"Well, you've got to stop spoiling me by coming here every day. It's bad for me; the doctor says so. I won't have it."
"Are you going to close the house to me?" retorted Pat saucily. "You'll have to hire a guard. Go on, swear, Jimmie."
"Oh, you go to the devil!" said the invalid, laughing. "If Princeton loses to-day——"
But Princeton won and Pat was saved from the undying remorse which should (but probably would not) have consumed her spirit had Standish "fallen down" and involved his team in defeat.
He came back the following week-end, a hero of the first calibre, and undertook to ignore Pat at the Saturday dance at which he was unofficial guest of honour. It would have been a more successful attempt if his eyes had not constantly strayed from whatever partner he was with, to follow Pat's pliant and swaying form in the arms of some happier man. On the morrow his stern resolution, already weakened, was totally melted by a talk which he had with T. Jameson James, who had sent for him ostensibly to ask about the game.

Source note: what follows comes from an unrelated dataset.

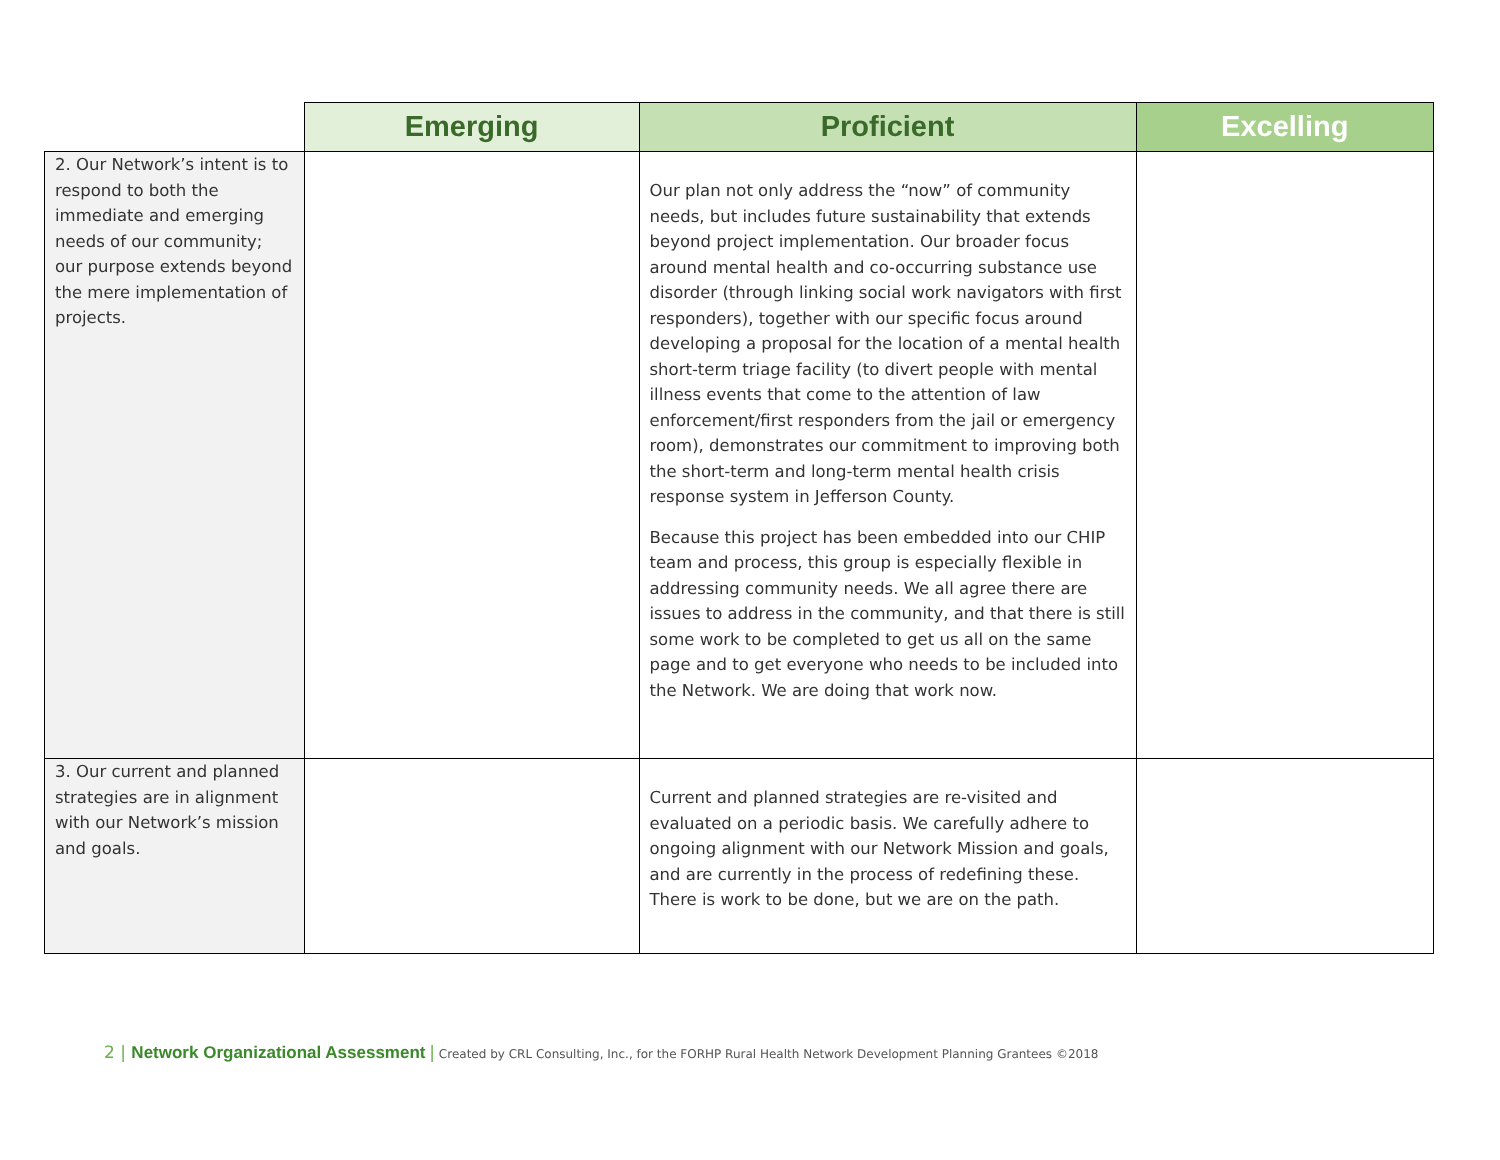| | Emerging | Proficient | Excelling |
| --- | --- | --- | --- |
| 2. Our Network’s intent is to respond to both the immediate and emerging needs of our community; our purpose extends beyond the mere implementation of projects. | | Our plan not only address the “now” of community needs, but includes future sustainability that extends beyond project implementation. Our broader focus around mental health and co-occurring substance use disorder (through linking social work navigators with first responders), together with our specific focus around developing a proposal for the location of a mental health short-term triage facility (to divert people with mental illness events that come to the attention of law enforcement/first responders from the jail or emergency room), demonstrates our commitment to improving both the short-term and long-term mental health crisis response system in Jefferson County. Because this project has been embedded into our CHIP team and process, this group is especially flexible in addressing community needs. We all agree there are issues to address in the community, and that there is still some work to be completed to get us all on the same page and to get everyone who needs to be included into the Network. We are doing that work now. | |
| 3. Our current and planned strategies are in alignment with our Network’s mission and goals. | | Current and planned strategies are re-visited and evaluated on a periodic basis. We carefully adhere to ongoing alignment with our Network Mission and goals, and are currently in the process of redefining these. There is work to be done, but we are on the path. | |
2 | Network Organizational Assessment | Created by CRL Consulting, Inc., for the FORHP Rural Health Network Development Planning Grantees ©2018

For a front-page newspaper hero he was amazingly humble when he called up Pat to ask if he might come and see her. Pat, her heart swelling with pride and not without a flutter of other emotions, said that he might if he would apologise properly. Mr. Standish did apologise properly and handsomely, and, by the time the apology was concluded, Pat was mildly astonished at finding herself in his arms being fervently kissed and returning the kisses with no less fervour. She was further surprised to find, when he bade her good-night, that she was engaged to him.
But the really astounding feature of the whole matter came when she awoke the next morning to a sense of the prevailing luminosity of the world and the conviction that she was thrillingly in love. She had thought that she was through with all that. For a long time, anyway.